To begin with, we recommend that you place your Candy Cane corals in a shaded, low-flow area of your aquarium and then slowly move them to your preferred location over a period of several weeks. If the corals’ polyps retreat, move the Candy Canes lower down in the tank where the lighting is more subdued.
Candy Cane corals do best in water with a pH of between 8.1 and 8.4 and a water hardness of 8o to 12o dH. Calcium levels should be between 400 and 450 ppm, and the salinity in the tank should remain stable between 1.023 and 1.025.
These corals require magnesium levels of between 1200 and 1350, and phosphates should be as close to zero as possible.
This coral species is quite sensitive to water temperature and doesn’t do well in an environment where the temperature exceeds their preferred range of 75o to 82o Fahrenheit.
Candy Cane coral grows each time a polyp develops a second mouth. When the mouth appears, the coral splits and forms branches. This budding process takes a little longer than with some coral species but accelerates impressively once budding has begun, quickly forming whole new colonies.
You can help to promote the coral’s growth by not moving it around, providing the correct lighting and water conditions, and feeding the corals the correct diet.
Candy Cane corals are generally considered to be non-aggressive. However, if you place them close enough to other corals for their short tentacles to touch, the Candy Canes may cause harm.
Is your Candy Coral stressed?
Like your fish and other living tank residents, Candy Cane corals can become stressed if they’re not thriving.
The most obvious sign of stress in these corals is a reluctance to put out its tentacles. Healthy Candy Cane corals extend their tentacles to feed, in the morning before you turn the aquarium lights on, and at night. If you notice that the corals are not extending their tentacles at all, it’s likely that they are stressed.
Check the water flow around the corals. If the water flow is fine, check the water temperature, salinity, calcium, and pH levels in the tank. Carry out a partial water change and check the water parameters again, making any adjustments that are necessary.
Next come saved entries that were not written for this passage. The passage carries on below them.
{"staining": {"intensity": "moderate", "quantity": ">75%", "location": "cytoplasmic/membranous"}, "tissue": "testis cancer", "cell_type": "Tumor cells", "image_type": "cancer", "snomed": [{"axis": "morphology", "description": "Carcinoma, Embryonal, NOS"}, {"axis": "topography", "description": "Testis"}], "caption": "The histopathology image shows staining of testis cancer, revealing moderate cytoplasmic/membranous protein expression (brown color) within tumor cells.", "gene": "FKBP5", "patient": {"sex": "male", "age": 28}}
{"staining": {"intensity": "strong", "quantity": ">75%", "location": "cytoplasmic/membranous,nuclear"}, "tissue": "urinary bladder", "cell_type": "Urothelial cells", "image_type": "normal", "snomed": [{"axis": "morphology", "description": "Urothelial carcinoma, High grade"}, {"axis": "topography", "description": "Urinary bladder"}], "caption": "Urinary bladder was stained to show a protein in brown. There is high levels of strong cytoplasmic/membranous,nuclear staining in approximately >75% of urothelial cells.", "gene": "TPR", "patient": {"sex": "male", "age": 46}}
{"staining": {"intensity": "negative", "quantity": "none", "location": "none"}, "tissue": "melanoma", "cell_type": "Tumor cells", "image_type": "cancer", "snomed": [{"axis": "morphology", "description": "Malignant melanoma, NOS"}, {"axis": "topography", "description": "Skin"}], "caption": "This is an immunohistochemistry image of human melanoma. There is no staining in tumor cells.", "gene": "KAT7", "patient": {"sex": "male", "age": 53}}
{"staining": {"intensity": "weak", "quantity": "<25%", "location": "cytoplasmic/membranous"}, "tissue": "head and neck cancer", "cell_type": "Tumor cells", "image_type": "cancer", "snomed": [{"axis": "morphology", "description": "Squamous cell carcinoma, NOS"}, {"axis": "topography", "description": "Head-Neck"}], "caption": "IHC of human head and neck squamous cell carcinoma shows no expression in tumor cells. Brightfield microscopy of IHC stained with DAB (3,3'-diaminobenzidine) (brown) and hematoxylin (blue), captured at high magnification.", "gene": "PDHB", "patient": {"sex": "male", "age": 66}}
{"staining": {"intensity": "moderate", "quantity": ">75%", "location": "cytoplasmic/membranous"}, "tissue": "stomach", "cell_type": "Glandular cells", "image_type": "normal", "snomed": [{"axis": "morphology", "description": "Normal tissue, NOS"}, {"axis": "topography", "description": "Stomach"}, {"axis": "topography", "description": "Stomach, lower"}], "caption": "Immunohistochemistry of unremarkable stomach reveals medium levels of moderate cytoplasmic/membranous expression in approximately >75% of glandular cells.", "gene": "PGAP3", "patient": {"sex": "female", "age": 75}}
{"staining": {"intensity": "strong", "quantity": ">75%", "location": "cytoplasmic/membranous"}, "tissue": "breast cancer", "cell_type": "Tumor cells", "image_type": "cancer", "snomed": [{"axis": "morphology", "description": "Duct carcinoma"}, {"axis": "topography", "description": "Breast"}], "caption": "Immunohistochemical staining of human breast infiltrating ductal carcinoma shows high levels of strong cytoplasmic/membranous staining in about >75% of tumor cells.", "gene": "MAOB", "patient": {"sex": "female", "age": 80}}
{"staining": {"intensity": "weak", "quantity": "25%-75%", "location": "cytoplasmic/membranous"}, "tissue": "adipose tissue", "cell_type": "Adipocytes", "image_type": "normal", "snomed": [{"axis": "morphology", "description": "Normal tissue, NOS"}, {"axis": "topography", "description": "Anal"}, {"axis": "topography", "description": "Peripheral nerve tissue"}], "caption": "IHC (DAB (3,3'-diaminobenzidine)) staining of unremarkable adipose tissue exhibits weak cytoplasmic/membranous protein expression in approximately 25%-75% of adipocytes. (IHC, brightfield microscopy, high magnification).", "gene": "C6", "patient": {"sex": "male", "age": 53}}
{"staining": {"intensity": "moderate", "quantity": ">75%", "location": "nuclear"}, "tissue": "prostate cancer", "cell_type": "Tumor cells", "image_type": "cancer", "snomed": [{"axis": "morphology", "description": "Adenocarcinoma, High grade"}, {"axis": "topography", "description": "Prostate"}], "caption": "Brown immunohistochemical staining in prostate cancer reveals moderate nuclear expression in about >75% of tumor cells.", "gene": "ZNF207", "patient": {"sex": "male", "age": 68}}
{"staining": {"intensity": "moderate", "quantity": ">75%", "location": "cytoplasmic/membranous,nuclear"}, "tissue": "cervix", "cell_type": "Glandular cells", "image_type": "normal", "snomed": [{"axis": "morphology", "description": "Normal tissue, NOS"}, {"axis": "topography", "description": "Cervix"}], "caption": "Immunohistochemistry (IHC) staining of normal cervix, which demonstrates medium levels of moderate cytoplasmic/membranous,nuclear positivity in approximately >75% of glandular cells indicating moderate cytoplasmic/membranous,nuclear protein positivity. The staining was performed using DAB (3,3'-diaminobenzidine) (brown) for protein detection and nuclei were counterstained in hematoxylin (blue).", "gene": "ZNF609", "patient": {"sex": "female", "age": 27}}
If your Candy Cane coral is extending its tentacles at night time but not at feeding time, it could be that the coral feels threatened. Check your pairings. It could be that one of the other tank residents is hassling the corals and stressing them out.
Candy Cane corals make an absolutely stunning addition to any saltwater setup, especially when the coral fluoresces at night time. These corals are relatively easy to care for, and they’re not considered aggressive, making them an excellent choice for a beginner.
These are one of our favourite corals, and we know you’ll love them, too.